Jesica hanya menghela napas lega dan melangkah pergi. Ia memang tidak berharap lebih. Dia bisa mengantarkan berkas yang di butuhkan oleh atasannya sudah cukup.
"Tunggu!" Langkah Jesica berhenti setelah Robin menghentikannya.
"A-ada apa, Pak?"
"Kamu bisa presentasi?" tanya Robin.
"T-tidak, pak." Jawab Jesica dengan ragu.
"BIsa aja lah," paksa Robin. Robin segera menarik Jesica masuk kedalam ruang rapat.
"T-tap-tapi…"
Jesica tidak memiliki kesempatan untuk menolaknya. Jesica melihat semua orang datang dengan pakaian rapi. Pria maupun wanita. Jesica merasa insecure melihat penmapilan mereka. Tapi Robin menguatkannya.

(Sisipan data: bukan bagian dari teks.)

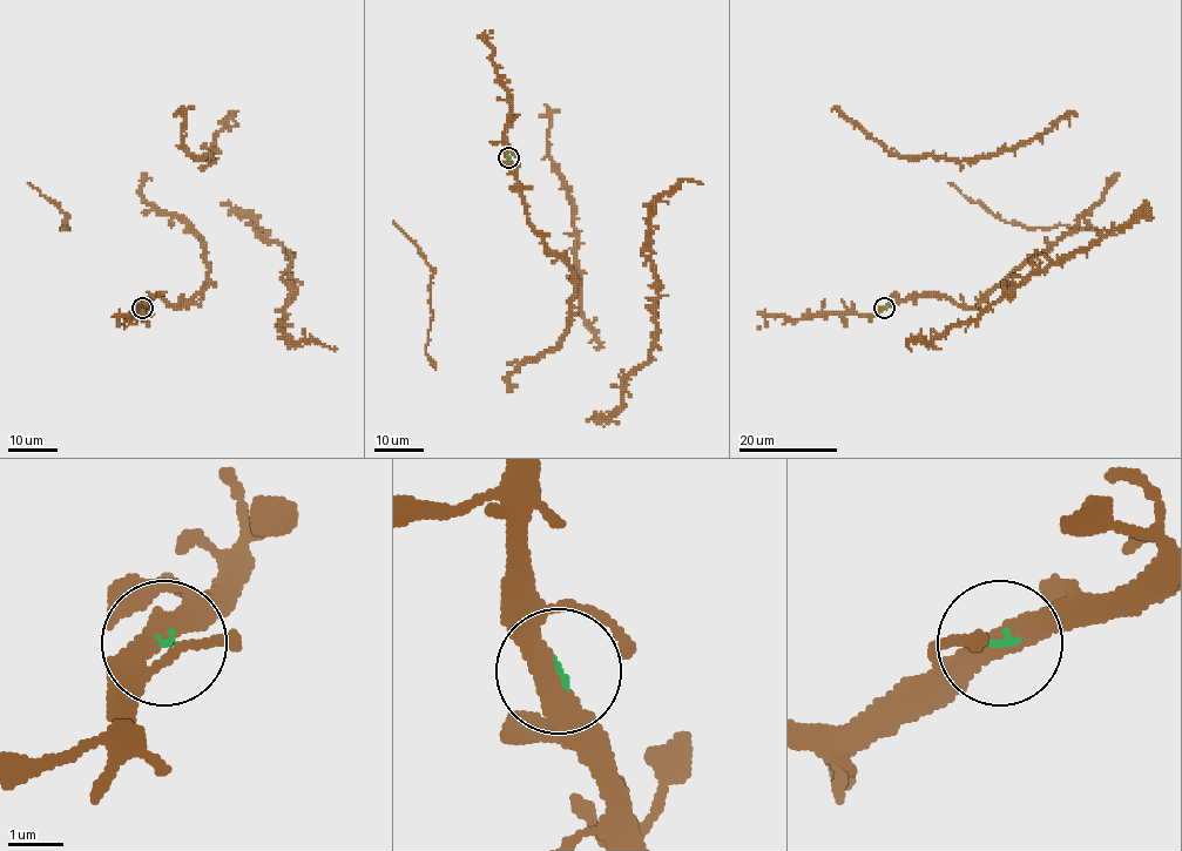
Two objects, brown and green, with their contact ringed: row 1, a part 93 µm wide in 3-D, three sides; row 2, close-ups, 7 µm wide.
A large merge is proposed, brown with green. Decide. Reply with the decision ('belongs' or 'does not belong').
belongs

Selama menunggu beberapa perwakilan perusahaan lain melakukan presentasi, Robin memberi tahu Jesica intinya presentasi hari ini. Denganwaktu yang singkat Jesica harus bisa menguasai situasi yang berlum pernah dia rasakan dan lakukan sebelumnya.

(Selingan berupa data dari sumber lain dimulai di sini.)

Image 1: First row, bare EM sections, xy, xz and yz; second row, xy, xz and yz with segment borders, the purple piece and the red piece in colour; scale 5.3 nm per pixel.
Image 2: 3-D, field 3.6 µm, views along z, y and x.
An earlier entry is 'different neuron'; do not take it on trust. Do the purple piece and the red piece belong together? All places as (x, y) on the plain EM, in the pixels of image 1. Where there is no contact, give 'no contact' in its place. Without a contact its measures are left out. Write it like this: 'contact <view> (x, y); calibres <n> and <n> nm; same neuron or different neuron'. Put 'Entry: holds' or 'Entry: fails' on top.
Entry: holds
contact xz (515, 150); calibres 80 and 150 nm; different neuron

"Pak. Saya nggak bisa," bisik Jesica.
"Bisa!"
"Ta-"
"Ssst" Robin memberikan isyarat agar Jesica diam. Jesica pasrah dan mulai membaca berkas di hadapannya. Dan memperlajari cara biacara dari beberapa perwakilan yang telah presentasi terlebih dahulu.
"Selanjutnya, Pihak dari Billyon Group."
"Waktu dan tempat dipersilahkan."
Jesica seketika mematung untuk sesaat. Semua mata tertuju padanya. Robin menyenggol kaki Jesica dan menyadarkan Jesica dari ketertegunannya.

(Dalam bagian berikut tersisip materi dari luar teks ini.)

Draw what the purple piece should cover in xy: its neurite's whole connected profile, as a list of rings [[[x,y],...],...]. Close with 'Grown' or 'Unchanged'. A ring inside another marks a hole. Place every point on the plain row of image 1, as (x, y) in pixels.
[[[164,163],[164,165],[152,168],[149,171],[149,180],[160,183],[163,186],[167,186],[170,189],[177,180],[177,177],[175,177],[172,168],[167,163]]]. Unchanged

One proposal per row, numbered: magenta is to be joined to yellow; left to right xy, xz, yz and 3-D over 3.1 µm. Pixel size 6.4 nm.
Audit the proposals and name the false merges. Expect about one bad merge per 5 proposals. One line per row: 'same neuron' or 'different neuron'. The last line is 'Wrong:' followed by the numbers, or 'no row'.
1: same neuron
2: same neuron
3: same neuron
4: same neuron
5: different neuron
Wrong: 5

Jesica mulai melangkah maju dan menatap semua wajah yang ada di hadapannya. Sebuah layar proyektor mulai menunjukkan logo perusahaannya. Jesica memejamkan mata sekejap dan berubah menjadi berani dalam sekejap. Dia segera memulai menyapa semuanya dan memulai preentasi. Robin sebenarnya juga merasa khawatir dengan hasilnya, tapi dia tidak mau menunjukkan kepada Jesica.